C’est une femme jeune qui parle d’une voix éveillée mais qui parfois retombe à demi-dormeuse. Elle parle de quoi ? De l’intensité d’un amour si mélangé de corps, et des parfums d’un corps, qu’on ne sait pas, qu’on ne sait plus ce qui est de l’ordre de l’amour et ce qui est de l’ordre du désir. Elle dit, cette voix, la fièvre de la femme qui a tout et qui a peur de tout et ce tout dont elle a si peur, c’est la totalité de la perte toujours possible, c’est la métamorphose jamais évitée ni jamais évitable du rêve en cauchemar. C’est pourquoi la voix est brève, vibrante, apeurée bien sûr, avec des accents d’enfance parce que l’enfance, au sein de l’amour adulte, est le dernier refuge. Ici, en pays d’enfance, la douleur hésitera peut-être à venir nous chercher : la mort a scrupule à ternir, fût-ce d’un peu de sang, la pureté nuptiale d’une colombe.

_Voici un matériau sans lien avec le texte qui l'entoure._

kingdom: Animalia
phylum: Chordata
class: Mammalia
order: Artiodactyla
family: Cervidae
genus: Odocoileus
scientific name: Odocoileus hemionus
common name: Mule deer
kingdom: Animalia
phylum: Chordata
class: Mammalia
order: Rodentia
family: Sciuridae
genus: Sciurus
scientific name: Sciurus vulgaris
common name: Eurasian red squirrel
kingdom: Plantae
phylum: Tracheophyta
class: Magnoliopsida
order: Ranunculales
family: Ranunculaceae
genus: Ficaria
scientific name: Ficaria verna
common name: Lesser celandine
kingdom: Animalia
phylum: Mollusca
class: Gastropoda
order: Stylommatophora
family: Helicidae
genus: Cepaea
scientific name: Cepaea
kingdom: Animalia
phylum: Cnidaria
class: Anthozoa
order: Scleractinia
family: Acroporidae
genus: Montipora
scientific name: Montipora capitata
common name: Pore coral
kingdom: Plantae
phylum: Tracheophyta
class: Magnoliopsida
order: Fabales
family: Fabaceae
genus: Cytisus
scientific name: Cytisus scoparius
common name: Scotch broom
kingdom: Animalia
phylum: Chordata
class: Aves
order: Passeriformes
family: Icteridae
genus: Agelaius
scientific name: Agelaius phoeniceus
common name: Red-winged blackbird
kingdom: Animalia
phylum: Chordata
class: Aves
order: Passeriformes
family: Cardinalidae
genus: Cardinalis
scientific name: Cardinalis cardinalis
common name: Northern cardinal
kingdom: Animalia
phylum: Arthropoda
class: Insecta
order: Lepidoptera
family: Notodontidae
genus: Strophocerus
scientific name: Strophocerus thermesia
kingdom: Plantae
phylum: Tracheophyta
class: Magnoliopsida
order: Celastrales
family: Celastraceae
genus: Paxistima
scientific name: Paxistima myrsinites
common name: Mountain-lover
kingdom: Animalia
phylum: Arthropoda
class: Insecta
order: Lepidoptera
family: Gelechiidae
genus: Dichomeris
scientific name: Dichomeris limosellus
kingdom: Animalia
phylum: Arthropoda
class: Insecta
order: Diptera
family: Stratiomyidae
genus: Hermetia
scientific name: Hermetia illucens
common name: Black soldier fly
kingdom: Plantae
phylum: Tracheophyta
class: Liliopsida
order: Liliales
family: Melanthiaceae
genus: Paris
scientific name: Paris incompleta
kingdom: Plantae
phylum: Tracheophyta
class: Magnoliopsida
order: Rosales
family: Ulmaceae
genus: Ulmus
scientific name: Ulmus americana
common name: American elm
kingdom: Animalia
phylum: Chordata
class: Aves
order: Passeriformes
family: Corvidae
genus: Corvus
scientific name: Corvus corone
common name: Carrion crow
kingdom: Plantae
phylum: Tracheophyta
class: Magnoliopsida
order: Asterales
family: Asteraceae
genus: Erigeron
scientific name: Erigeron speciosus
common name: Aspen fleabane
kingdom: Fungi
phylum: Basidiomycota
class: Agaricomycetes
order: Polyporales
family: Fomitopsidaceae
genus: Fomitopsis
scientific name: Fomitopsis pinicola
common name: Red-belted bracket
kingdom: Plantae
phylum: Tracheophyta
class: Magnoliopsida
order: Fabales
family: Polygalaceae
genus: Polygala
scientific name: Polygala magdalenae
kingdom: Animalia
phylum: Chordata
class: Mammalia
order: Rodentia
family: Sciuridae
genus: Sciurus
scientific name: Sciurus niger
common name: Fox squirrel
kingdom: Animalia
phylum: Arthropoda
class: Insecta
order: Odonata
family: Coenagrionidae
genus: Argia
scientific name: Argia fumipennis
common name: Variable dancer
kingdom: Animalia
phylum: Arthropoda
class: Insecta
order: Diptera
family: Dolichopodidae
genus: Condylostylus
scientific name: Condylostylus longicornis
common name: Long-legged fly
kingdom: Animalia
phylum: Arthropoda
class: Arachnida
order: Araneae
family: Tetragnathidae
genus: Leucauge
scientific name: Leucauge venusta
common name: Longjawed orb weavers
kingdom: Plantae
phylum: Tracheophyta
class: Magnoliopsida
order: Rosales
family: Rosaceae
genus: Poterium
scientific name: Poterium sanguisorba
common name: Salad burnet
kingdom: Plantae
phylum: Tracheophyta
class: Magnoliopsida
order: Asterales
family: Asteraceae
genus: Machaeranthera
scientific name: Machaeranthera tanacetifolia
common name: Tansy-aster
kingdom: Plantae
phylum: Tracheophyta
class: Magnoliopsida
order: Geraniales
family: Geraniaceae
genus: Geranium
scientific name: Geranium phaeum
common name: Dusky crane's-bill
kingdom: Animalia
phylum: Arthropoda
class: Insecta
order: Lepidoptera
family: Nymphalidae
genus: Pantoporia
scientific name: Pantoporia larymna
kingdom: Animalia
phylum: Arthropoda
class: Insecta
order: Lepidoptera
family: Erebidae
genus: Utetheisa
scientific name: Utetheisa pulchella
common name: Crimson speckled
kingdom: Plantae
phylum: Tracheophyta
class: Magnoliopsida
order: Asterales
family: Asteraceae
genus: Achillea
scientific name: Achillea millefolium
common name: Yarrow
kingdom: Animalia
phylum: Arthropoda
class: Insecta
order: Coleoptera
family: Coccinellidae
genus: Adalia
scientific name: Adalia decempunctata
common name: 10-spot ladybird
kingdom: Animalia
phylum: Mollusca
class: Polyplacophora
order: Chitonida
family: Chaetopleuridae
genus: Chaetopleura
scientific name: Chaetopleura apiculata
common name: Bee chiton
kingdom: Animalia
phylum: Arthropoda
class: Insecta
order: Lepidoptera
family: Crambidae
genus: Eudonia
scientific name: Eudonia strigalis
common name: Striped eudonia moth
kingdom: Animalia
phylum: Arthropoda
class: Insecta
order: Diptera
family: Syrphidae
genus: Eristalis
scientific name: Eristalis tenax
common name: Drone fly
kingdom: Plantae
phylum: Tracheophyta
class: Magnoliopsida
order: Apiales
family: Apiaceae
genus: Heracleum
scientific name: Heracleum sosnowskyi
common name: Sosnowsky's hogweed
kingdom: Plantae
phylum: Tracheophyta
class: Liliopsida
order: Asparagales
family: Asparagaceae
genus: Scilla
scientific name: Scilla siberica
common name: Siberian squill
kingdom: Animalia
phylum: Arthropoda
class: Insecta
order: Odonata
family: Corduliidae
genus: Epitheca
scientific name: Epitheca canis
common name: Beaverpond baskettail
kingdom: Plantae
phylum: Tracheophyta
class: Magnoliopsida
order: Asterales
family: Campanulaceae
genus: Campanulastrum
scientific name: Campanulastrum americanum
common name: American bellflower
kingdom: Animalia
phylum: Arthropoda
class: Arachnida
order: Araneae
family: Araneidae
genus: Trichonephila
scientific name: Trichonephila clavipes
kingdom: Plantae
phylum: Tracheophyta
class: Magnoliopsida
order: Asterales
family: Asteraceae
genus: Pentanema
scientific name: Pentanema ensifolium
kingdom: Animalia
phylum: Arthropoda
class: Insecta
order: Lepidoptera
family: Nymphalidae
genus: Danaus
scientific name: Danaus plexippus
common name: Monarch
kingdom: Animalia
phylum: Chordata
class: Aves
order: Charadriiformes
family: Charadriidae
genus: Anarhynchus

Mille ruses sont tendues par le plus simple langage de Béatrice Bonhomme : oui, trembler. La langue, les petits mots de chaque jour et de chacun, se sont mis à trembler pour faire peur à la peur, pour que l’aimé ne soit plus sous la menace de la grande pourvoyeuse.
« Voyez, dit Béatrice à celle qu’elle sent venir, à quel point nous sommes innocents, combien les mots que je vous adresse en bouquets de violettes sont purs, sont désarmants, sont désarmés et purs. »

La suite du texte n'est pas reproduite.